You’d think I’d have enough anger, enough hurt, to stay away from her, but I’m apparently some sort of glutton for punishment. I’d hoped that after I actually had the guts to walk away from her at school that I could manage to be strong enough to keep walking.
I was wrong.
Of course, it looks like I’ve been wrong about a lot of things. Wrong about Joey loving me. Wrong about believing that she meant all the things she said when she said she was over Dawson. Wrong about being the guy she was thinking about. The wrong guy all around.
I should get up and leave. Just do us both a favor and get out of her life, get on with mine. I mean, there’s nothing left to say, is there?

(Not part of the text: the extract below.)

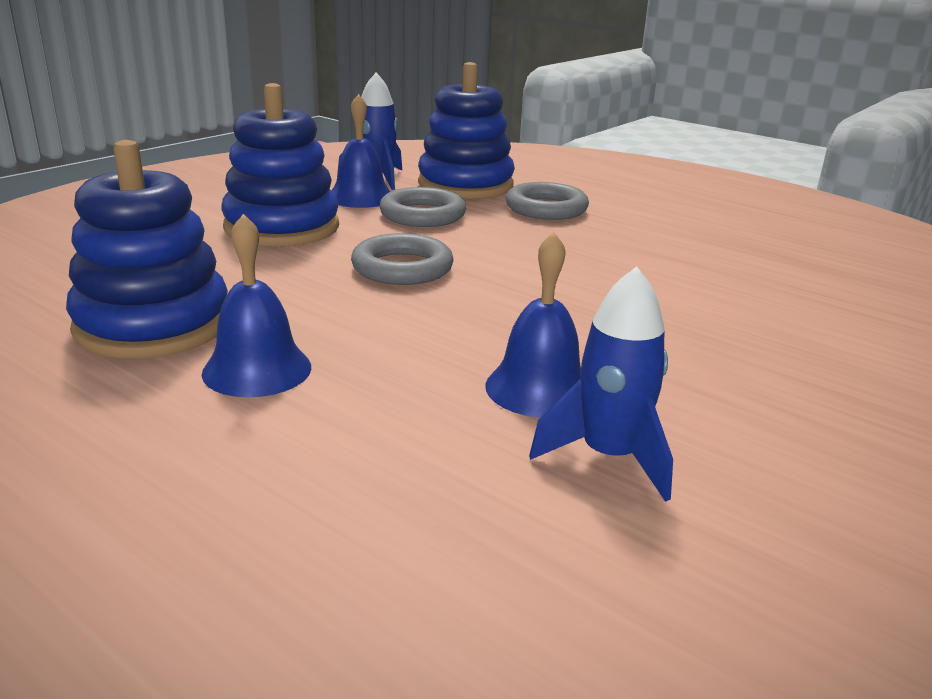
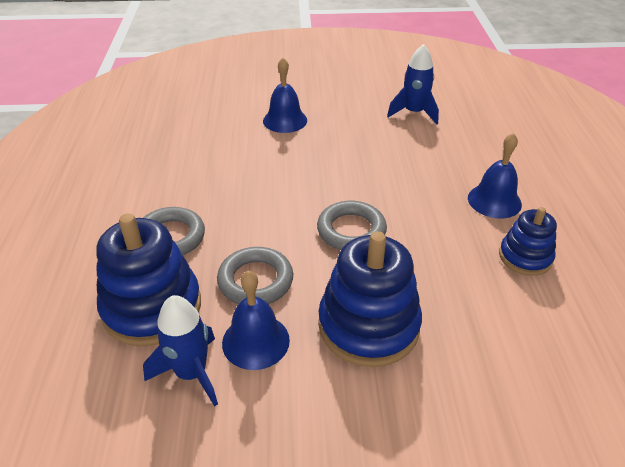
camera: 130 degrees left, 15 degrees up
(153, 325) = (525, 257): blue stacking toy -> blue stacking toy, size x0.58
(539, 388) = (398, 139): blue bell -> blue bell (285, 120)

She’ll just deny what she said, say I heard it wrong or took it wrong. She’ll tell me that she doesn’t love Dawson, that she’s just worried because sex is such a big step, that she loves me, that she wants to be with me.

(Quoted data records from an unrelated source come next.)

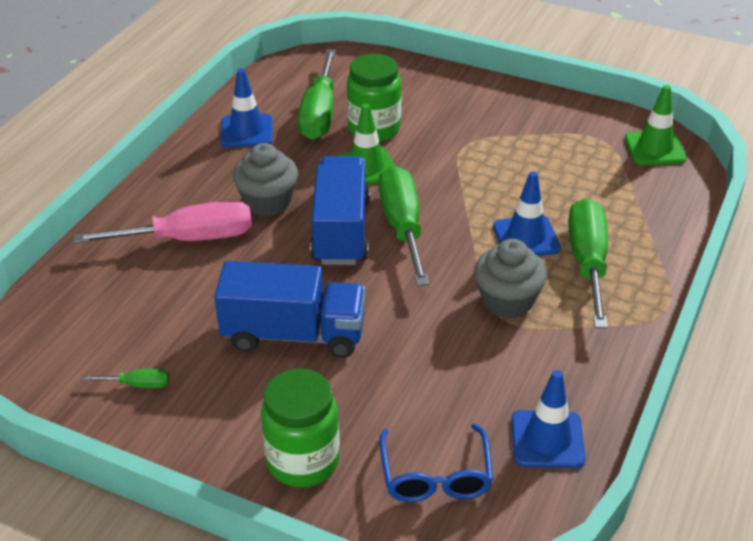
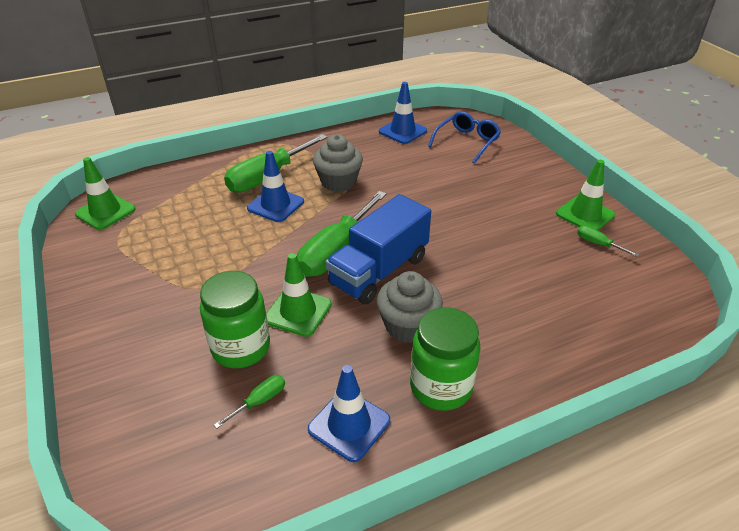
camera: 140 degrees left, 0 degrees up
(175, 424) = (585, 214): none -> green traffic cone
(189, 239) = (499, 328): pink screwdriver -> none
(294, 334) = (478, 224): blue truck -> none
(303, 461) = (525, 171): green jar -> green jar (440, 387)
(319, 114) = (260, 401): green screwdriver -> green screwdriver, size x0.43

And it will all be a lie. Because even if she means it, even if she means anything that she says, it won’t make a difference. Because I can’t believe her now. I can’t see beyond her words, can’t see anything but what she said to Jen.
Can’t see beyond Dawson.
Of course, apparently, neither can she.
Joey stopped walking as she rounded the corner, her heart clenching in her chest at the sight of Pacey’s profile. He was sitting in one of the chairs out by the dock, huddled against the cold November night air in his worn brown jacket. Swallowing hard, she walked tentatively toward him. “Hey.”
“Hey.” He didn’t look over at her, just kept his gaze focused on the dock. “How was work?”

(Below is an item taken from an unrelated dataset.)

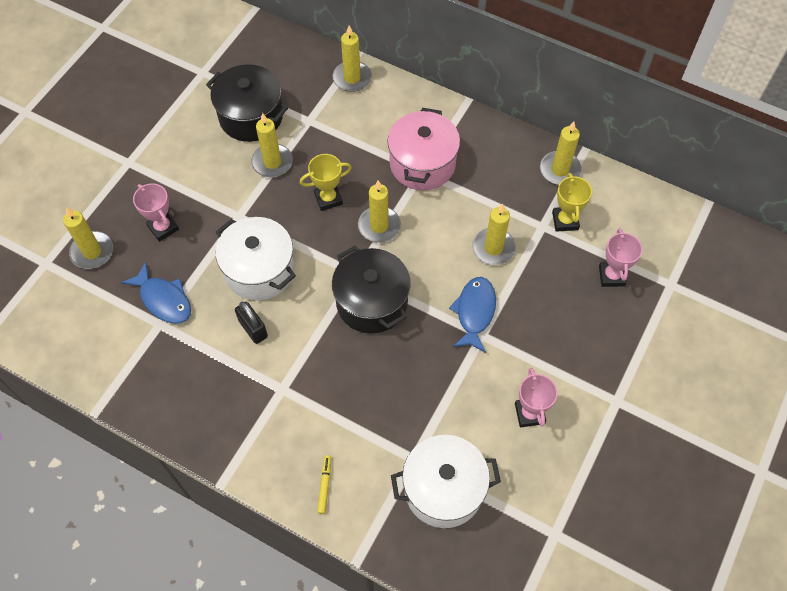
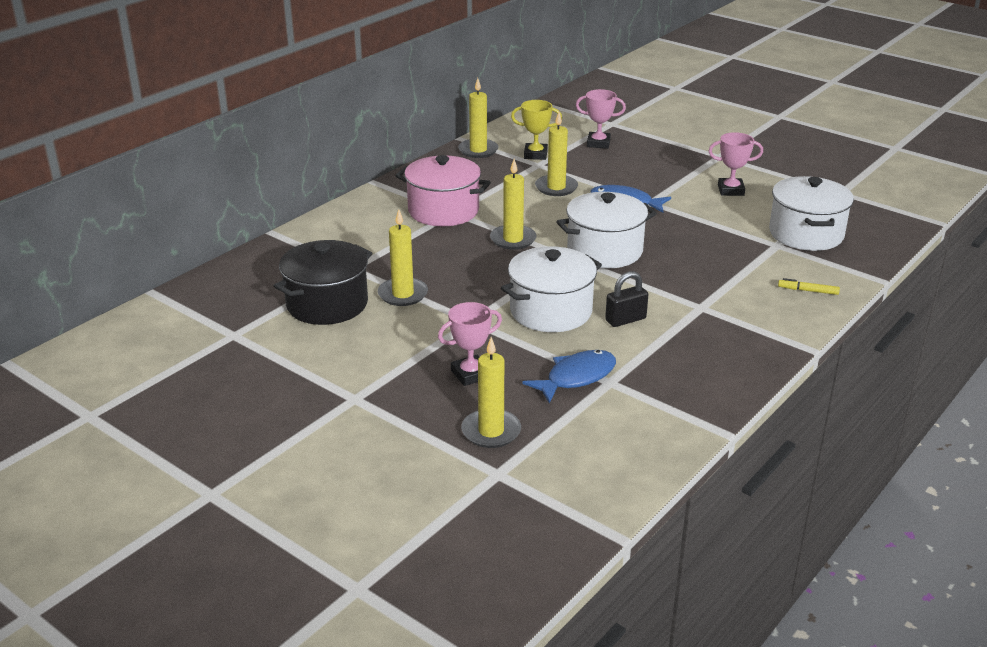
camera: 80 degrees left, 30 degrees down
(328, 198) = (467, 264): yellow trophy -> none
(352, 78) = (306, 238): yellow candle -> none
(372, 302) = (604, 251): black pot -> white pot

“Long. Boring. But the tips were good.” Joey sat on the edge of the chair next to him, tugging her short skirt down to cover her chilled legs. “Have you…been here long?”
“Long enough.” He shrugged along with his response. “Is there somewhere we can go that’s warmer? Or did you just want to go change into something less…”
“Freezing?” Joey giggled nervously. “We could go inside. There are guests, but we could go in my room. Bessie’s been pretty fanatical about giving me my privacy lately.”
“I don’t know that your room would be the best place, Jo.”
“Afraid you can’t resist me?” The comment slipped out before she could stop it and the hot rush of embarrassment warmed her body. “I guess…I guess that was sort of uncalled for.”
“Yeah,” Pacey got out of his chair and stood, holding out a hand to help her to her feet. “And not an issue. So let’s go inside and talk.”
“Okay.” She took his hand, letting his larger one envelop hers. A different kind of warmth flooded through her, although the icy chill of worry managed to mingle with the residual heat. “There’s a lot…”
“Shh.” Pacey shook his head and walked past her, trying not to notice the sharp hurt in her eyes. “Not right now, Jo. Let’s go inside and then we can hash it all out. There’s a lot that needs to be said, and I don’t want to get started and then have to put everything on pause while we walk through the dining room.”
She nodded and followed him the rest of the way in an uncomfortable silence.
He hates me. That’s all I can think as we walk toward the house. It’s not a rational thought, since he’s been sitting out here for who knows how long waiting for me, waiting to talk to me, but it’s still the one that fills me.
Touching him is like heaven. Especially since I’m scared that this will be the last opportunity I have to do it. What if he leaves me? What if I never get to touch him again, kiss him again, be with him again? Pacey makes me feel like no one ever has. He makes me want to do things I’ve never done, and I’m not just talking about sex.
And I’ve blown it. I can read him so well after our time together, and I know that he’s not going to be able to get past what I said and what he thinks I meant. And, to be honest, there’s no way that I can convince him that I didn’t mean what it sounded like. Because there’s no way to take those words back and denying them only makes everything worse.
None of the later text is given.